違法残業、1万1千事業所 厚労省の立ち入り調査結果
厚生労働省は7日、2017年度に長時間労働が疑われた2万5676事業所への立ち入り調査で、約45%の1万1592カ所で労使協定の上限時間を超えて働かせるなどの違法な時間外労働を確認したと発表した。このうち74%に当たる8592カ所では、おおむね月80時間超の時間外労働が目安の「過労死ライン」を超えた労働者が確認された。
働き方改革関連法に盛り込まれ、大手企業で来年4月から始まる罰則付きの残業時間の上限規制は、「単月で100時間未満」「2~6カ月間の平均で月80時間以内」などと定めており、各事業所は対策が急務だ。
+--
## 課題の指示
[a] 違法残業の記事に基づき、次の問いに答えてください。
(i) 2017年度に立ち入り調査を受けた事業所はいくつですか。
(ii) 「過労死ライン」の目安とされる時間外労働はどの程度ですか。
(iii) 罰則付きの残業時間の上限規制は、大手企業でいつから始まりますか。
[b] 違法残業の記事に示されている事業所の数を、すべて書き出してください。
[c] 違法残業の記事の最後の文の後から、内容を書き継いでください。
後に続く行は、違法残業の記事の読解には一切用いません。
+--
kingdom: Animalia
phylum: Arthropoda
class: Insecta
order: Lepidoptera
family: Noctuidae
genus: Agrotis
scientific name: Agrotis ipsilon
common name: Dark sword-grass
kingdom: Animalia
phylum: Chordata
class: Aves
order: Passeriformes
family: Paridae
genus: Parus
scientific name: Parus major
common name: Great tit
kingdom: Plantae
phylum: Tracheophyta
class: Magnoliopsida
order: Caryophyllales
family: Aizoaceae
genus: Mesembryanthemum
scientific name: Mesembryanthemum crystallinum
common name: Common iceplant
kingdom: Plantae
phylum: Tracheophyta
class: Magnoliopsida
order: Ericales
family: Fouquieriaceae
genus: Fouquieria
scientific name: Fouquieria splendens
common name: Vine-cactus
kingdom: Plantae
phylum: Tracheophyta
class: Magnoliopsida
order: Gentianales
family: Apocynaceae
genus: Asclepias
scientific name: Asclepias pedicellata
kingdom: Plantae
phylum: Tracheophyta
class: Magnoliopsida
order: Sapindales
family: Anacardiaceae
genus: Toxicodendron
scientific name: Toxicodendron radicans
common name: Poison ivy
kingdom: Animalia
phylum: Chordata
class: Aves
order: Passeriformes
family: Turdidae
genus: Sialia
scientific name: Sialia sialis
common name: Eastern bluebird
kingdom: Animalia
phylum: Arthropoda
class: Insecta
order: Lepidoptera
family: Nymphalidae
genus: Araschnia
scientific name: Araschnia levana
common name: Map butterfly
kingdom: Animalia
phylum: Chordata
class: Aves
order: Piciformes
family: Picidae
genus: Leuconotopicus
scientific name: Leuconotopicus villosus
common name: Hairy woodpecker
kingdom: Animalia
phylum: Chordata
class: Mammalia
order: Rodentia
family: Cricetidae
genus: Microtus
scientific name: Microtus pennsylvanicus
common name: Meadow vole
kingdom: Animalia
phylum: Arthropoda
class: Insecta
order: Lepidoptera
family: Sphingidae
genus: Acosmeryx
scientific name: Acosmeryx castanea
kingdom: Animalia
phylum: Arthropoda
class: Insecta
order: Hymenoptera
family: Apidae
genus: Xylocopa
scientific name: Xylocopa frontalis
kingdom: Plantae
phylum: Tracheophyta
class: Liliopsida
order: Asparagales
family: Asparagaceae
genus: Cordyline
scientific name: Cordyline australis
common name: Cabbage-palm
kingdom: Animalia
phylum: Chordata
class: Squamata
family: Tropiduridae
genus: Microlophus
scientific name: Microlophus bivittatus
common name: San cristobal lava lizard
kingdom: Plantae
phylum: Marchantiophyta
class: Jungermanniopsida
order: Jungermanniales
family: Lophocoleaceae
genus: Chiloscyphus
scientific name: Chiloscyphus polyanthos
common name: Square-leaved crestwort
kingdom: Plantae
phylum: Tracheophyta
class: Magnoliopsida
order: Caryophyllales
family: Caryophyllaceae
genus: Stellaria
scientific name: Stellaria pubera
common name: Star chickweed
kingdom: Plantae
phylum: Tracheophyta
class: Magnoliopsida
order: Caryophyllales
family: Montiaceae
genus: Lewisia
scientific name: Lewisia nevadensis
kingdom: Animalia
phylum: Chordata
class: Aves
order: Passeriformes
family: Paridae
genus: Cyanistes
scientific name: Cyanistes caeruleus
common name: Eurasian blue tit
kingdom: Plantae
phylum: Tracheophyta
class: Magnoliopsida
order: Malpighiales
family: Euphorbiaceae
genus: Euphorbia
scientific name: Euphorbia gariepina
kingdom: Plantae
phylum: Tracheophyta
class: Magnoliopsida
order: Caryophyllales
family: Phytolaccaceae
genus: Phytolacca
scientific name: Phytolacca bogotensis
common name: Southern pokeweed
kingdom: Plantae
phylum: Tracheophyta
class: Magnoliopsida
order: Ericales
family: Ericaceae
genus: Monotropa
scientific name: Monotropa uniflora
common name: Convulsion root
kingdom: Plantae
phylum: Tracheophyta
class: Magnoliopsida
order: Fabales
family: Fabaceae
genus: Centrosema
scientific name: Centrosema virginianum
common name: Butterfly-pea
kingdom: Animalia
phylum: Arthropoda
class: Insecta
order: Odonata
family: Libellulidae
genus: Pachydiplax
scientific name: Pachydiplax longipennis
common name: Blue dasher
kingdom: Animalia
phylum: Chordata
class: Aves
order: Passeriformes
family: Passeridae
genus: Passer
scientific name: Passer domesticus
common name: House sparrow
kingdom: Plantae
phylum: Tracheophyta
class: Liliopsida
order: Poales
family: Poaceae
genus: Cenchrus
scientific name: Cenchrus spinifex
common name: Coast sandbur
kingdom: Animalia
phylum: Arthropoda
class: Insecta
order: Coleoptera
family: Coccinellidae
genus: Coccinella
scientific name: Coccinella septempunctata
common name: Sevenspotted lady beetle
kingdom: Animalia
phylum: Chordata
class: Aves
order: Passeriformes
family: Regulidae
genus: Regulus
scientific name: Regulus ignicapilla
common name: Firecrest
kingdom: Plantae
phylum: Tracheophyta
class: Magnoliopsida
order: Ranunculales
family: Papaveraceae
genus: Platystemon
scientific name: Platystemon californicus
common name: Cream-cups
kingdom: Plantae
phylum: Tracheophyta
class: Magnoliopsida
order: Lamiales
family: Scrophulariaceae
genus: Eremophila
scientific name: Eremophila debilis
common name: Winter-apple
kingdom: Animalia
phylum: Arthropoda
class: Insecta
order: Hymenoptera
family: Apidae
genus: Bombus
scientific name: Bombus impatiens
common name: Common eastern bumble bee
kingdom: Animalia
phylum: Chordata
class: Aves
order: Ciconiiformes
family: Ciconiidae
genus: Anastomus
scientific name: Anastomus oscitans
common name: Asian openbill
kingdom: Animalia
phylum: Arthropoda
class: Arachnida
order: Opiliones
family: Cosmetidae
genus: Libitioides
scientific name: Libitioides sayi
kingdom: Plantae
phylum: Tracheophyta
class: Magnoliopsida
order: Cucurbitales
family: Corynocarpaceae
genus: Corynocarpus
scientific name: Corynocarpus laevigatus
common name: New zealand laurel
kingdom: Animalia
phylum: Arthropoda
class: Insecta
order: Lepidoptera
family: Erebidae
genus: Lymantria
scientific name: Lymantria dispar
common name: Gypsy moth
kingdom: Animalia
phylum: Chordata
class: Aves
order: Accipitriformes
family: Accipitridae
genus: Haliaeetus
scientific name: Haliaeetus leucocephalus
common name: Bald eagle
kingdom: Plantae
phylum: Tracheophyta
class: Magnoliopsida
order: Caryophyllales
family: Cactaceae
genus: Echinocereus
+--
## 解答一覧
[a]
(i) 2万5676事業所
(ii) おおむね月80時間超
(iii) 来年4月

[b] 2万5676事業所、1万1592カ所、8592カ所

[c]
厚労省によると、残業が月150時間超だったのは1355カ所、月200時間超は264カ所あった。製造業が最も多く、運輸交通業、商業と続いた。上限規制では、運輸交通業に含まれる自動車運転従事者への適用が5年間猶予される。
ある飲食店では、従業員に最長月310時間の時間外、休日労働をさせていた。本社の取締役から圧力を受け、実際よりも短い労働時間を本社に報告していたという。
違法残業以外の違反では、残業代の未払いが1868カ所あった。